About 'Allo 'Allo!

Running from 1982 to 1992, 'Allo 'Allo! was nothing short of a British comedy phenomenon. We look back at the hit sitcom where farce and gags galore was mixed with WWII history.

About 'Allo 'Allo!

The secret origins of 'Allo 'Allo!

David Croft and Jeremy Lloyd's much-loved sitcom spoofed war films and dramas, in particular Secret Army, the BBC classic about a WWII Belgian resistance movement that that ran for three series from 1977-1979. However, Secret Army as the main source of inspiration has been disputed in some quarters as Jeremy Lloyd, who had come up with the original idea for 'Allo 'Allo!, hadn't seen the show, having been working in America at the time of its broadcast. Rather, it was said the comedy was intended to make fun of the troupes and clichés of spy and war dramas in general.
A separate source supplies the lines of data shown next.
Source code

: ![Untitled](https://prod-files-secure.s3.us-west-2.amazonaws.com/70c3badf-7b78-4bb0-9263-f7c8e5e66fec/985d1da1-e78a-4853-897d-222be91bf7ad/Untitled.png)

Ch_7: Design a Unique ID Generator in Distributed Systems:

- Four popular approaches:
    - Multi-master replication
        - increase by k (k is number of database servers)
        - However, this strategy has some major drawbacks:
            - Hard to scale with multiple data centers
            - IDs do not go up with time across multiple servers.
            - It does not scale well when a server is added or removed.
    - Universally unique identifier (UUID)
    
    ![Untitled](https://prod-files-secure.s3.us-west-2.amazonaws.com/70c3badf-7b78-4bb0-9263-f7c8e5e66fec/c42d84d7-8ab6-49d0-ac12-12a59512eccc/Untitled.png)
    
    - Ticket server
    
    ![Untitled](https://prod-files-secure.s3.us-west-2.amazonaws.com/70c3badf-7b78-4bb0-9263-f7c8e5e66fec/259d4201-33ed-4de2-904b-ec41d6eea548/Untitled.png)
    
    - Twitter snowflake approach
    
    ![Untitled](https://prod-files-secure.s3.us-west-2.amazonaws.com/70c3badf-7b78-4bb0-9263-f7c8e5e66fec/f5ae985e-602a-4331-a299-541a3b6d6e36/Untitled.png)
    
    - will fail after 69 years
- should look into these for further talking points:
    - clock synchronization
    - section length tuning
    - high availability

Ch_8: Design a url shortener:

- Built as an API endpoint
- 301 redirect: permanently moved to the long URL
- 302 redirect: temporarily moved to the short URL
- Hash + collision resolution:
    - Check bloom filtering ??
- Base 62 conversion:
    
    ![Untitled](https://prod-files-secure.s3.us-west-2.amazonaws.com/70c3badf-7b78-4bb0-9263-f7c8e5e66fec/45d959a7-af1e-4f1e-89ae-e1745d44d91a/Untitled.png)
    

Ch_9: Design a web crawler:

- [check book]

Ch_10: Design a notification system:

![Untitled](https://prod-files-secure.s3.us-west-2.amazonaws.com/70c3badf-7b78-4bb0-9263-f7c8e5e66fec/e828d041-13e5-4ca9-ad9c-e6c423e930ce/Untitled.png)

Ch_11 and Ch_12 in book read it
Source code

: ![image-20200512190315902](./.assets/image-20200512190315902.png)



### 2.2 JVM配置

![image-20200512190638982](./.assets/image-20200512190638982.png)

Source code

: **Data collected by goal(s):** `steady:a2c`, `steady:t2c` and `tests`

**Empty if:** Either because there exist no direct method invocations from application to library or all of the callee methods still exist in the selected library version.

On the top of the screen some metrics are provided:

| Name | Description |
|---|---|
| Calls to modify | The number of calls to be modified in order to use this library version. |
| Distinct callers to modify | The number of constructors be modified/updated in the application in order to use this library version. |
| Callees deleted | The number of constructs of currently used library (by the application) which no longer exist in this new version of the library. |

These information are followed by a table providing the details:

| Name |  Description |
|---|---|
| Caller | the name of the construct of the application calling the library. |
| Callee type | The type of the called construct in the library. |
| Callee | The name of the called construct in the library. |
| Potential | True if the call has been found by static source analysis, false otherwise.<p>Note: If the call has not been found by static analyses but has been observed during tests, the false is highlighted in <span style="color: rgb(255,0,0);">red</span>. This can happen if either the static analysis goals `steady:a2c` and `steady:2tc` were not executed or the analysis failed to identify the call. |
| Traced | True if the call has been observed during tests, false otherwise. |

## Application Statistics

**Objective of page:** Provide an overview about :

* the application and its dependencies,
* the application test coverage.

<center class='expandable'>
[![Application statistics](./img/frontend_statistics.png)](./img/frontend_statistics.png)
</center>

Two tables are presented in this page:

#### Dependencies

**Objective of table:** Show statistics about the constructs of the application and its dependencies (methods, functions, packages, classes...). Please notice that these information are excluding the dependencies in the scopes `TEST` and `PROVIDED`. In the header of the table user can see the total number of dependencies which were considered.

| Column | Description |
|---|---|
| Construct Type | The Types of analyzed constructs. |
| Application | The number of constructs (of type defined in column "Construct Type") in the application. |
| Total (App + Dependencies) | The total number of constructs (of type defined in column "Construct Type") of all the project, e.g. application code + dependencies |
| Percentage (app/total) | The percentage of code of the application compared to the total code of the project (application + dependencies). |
Having said that, the similarities between the two shows are remarkable. Secret Army involved the activities of a Belgian "escape line" that returned allied pilots to Britain, working from a Brussels café. Both shows portray the café owner having an affair under the nose of his wife, a bed-ridden woman in a room above who knocks on the floor for attention, a pianist who is also a forger and valuable paintings that both the Germans and the Resistance wish to nab.

A sitcom with the accent on innuendo

As 'Allo 'Allo! gloried in farce, slapstick, broad humour and cultural clichés it would be something of a stretch to call the show innovative, but it did feature a couple of unusual elements for a BBC sitcom.

With four nationalities featured in 'Allo 'Allo!, the show cleverly played with the use of accents to represent different languages, with the French speaking English with a French accent, the Germans with a German accent, Italians with Italian and the English airmen sporting frightfully posh voices. A lot of comedy was derived from who would be able to understand who and characters having to take on a different accent to switch language.

Then, of course, there was the British spy posing as a French policeman, Officer "Good Moaning!" Crabtree, whose terrible French would come out as distorted English, usually steeped in innuendo... "I was pissing [passing] by the door, when I heard two shats [shots]."

The Neverending Story

The other notable anomaly in 'Allo 'Allo! are the labyrinthine plots. Whilst sitcoms usually have self-contained episodes, the long and convoluted storylines of 'Allo 'Allo! spanned the entirety of each series and often crossed over to the next, as the efforts of the Resistance to save the British airmen clashed with the German's schemes to purloin priceless paintings.

To fully understand what was going on, viewers would have to watch each episode in order, something not normally demanded of a comedy audience. To get around this, the writers had Rene summarise the plot to date at the start of each episode - a device that was often used in the dramas that 'Allo 'Allo! was parodying.

The German resistance

Whilst never a favourite with the critics, who no doubt found it all a bit too silly, the sitcom was a huge hit with UK audiences and, simply put, one of the most successful BBC comedies ever made. The show ran for 9 series and 85 episodes over ten years and spawned a long-running stage version featuring most of the TV cast. The show was also very popular abroad and sold to 56 countries.

It was first shown on French TV in 1989, but one country that initially resisted the charms of 'Allo 'Allo! - perhaps unsurprisingly - was Germany. German television executives had shown some interest whilst the show was running in the UK, but were reluctant to broadcast it due to the subject matter. As time passed, the show's enduring appeal eased any concerns and it was finally shown on German television in 2008, sixteen years after the doors of Rene's cafe had been closed for good.